Previously here. From one disgruntled reader:

"I know they're not your names, but North New England and South New England are just terrible. I recommend "Ocean State" for the southern portion and "Red Sox Nation" for the northern portion."

And from another, a reminder that this exercise has been carried out before -- including in an oddball (IMHO) suggestion in the 1970s for dividing the nation into 38 states of more or less equal territory -- though obviously not equal population. (Compare the 10+ million in teeming "San Gabriel" or "Hudson," on one extreme, with the scant ranks in "Seward" or "Bighorn," on the other.) The idea was that it would lead to efficiencies in governance, as explained here. Click for larger version.

38states.jpg


A reader's note introducing this map:
"I thought I would bring to your attention a feature in Slate from November 2009 about the book Strange Maps by Frank Jacobs.  The article has a slide show that features a map by C. Etzel Pearcy created in the 1970s that redrew the United States into 38 regions...

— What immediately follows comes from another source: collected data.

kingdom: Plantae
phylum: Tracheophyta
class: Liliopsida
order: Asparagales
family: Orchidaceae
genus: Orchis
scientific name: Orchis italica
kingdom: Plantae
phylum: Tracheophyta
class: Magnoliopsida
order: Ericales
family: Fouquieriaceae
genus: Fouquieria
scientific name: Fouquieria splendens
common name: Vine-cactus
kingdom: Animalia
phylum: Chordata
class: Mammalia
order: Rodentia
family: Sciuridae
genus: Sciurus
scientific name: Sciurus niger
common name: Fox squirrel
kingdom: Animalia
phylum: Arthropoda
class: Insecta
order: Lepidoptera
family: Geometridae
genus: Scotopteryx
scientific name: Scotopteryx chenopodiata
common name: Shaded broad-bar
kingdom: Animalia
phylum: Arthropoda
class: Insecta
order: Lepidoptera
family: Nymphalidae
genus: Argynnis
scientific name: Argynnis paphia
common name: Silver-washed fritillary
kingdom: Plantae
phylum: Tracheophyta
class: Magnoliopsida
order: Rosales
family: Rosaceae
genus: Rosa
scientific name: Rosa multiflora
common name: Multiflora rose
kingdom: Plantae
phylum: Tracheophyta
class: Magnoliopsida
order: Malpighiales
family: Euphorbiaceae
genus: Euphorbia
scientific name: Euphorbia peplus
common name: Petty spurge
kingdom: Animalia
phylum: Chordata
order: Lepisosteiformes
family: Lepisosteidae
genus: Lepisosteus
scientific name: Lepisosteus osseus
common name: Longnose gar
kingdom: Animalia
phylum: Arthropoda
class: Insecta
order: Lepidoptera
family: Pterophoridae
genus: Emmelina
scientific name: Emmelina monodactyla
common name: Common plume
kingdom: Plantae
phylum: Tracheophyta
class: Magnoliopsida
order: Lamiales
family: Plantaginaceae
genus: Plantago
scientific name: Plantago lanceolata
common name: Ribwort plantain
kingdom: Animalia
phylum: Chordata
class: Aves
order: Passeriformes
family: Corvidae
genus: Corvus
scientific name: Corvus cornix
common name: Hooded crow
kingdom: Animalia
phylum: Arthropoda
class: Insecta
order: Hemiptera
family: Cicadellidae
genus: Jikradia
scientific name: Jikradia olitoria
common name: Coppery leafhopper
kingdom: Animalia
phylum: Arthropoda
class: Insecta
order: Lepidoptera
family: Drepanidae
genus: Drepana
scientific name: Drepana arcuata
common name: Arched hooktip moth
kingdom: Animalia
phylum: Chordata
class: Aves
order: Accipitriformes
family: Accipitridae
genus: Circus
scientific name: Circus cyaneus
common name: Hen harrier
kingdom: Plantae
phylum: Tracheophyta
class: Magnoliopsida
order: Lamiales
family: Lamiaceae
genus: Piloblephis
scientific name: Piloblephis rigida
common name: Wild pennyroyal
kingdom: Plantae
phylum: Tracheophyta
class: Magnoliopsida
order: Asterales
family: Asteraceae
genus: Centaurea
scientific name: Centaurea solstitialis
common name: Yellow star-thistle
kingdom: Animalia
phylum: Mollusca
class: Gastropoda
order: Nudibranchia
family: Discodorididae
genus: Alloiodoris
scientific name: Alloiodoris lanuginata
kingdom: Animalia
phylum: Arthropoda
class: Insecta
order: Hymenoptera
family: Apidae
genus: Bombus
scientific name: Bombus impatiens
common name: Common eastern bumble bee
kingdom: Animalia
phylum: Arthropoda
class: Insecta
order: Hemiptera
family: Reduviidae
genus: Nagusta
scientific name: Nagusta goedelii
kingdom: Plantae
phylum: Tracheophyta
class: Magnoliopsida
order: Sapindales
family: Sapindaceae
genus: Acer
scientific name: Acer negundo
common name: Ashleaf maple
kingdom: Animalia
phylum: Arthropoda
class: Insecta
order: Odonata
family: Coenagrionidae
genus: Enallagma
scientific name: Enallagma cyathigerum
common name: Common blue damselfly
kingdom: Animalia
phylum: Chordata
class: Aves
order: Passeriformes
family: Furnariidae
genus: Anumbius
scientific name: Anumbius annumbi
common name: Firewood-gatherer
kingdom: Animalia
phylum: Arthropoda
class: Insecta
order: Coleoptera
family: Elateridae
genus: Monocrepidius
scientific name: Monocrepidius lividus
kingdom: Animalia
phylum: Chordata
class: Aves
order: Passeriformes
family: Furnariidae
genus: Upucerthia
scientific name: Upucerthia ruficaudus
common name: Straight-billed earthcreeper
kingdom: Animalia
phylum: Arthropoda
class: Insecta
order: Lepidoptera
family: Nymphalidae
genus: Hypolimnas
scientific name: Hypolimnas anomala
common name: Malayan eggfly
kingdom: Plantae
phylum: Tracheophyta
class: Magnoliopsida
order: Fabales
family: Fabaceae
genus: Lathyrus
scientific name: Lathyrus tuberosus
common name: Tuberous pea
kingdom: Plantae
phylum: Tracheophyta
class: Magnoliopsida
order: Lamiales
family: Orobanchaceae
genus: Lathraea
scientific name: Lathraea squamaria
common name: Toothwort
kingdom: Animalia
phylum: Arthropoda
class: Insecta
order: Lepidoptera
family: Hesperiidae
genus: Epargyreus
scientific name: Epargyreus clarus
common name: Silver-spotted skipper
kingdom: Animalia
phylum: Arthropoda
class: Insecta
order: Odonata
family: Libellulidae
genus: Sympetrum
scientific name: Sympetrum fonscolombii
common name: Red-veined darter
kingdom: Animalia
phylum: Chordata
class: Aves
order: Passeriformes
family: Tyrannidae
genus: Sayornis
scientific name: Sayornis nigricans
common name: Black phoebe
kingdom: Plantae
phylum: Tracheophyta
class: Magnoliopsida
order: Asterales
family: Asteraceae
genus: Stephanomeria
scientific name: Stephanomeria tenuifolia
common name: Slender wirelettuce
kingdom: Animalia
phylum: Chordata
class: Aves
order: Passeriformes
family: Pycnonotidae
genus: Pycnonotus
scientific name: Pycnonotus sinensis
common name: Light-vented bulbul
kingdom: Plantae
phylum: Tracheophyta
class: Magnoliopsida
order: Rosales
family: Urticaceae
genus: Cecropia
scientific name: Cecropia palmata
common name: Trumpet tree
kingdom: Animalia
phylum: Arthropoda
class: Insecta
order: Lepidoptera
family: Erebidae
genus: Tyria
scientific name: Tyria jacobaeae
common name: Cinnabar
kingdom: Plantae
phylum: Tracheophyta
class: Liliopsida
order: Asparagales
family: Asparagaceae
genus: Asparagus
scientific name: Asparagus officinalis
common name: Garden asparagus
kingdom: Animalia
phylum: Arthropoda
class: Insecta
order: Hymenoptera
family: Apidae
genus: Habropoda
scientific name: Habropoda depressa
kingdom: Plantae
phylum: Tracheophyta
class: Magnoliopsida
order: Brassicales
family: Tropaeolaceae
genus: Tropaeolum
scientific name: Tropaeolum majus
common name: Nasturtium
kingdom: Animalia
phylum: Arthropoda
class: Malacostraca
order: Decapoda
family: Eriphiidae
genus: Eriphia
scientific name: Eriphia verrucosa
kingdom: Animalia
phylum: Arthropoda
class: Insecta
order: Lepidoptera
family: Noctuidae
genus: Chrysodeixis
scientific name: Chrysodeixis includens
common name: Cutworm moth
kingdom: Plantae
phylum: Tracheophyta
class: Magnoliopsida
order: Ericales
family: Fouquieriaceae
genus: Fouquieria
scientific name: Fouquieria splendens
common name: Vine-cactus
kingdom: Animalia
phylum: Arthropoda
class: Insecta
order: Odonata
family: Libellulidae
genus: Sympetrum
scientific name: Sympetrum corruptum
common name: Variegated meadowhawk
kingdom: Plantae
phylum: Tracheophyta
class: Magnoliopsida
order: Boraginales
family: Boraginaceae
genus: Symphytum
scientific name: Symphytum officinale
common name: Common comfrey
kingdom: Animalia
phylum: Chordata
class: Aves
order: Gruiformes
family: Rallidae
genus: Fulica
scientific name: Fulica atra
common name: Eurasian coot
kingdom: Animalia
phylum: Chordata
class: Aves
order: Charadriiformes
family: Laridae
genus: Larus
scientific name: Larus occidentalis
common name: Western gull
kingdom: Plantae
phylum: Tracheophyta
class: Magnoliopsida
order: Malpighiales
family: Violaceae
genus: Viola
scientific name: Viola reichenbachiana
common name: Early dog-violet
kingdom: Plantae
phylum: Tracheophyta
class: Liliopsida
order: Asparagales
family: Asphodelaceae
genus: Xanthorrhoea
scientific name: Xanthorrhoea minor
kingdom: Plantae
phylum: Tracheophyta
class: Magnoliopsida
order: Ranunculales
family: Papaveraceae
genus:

"The maps by Neil Freeman use at least six of the same names contained in the Pearcy map for very similar locations - Susquehanna, Wabash, Chesapeake, Cumberland, Bitterroot, and Erie (OH in the Pearcy map while upstate NY in the Freeman map)  It appears the Freeman maps may have been inspired by the Pearcy map. ["Inspired" in the positive rather than derivative sense of the term, I think -- JF.] I received Strange Maps as a Christmas gift and it is an entertaining cartographic adventure."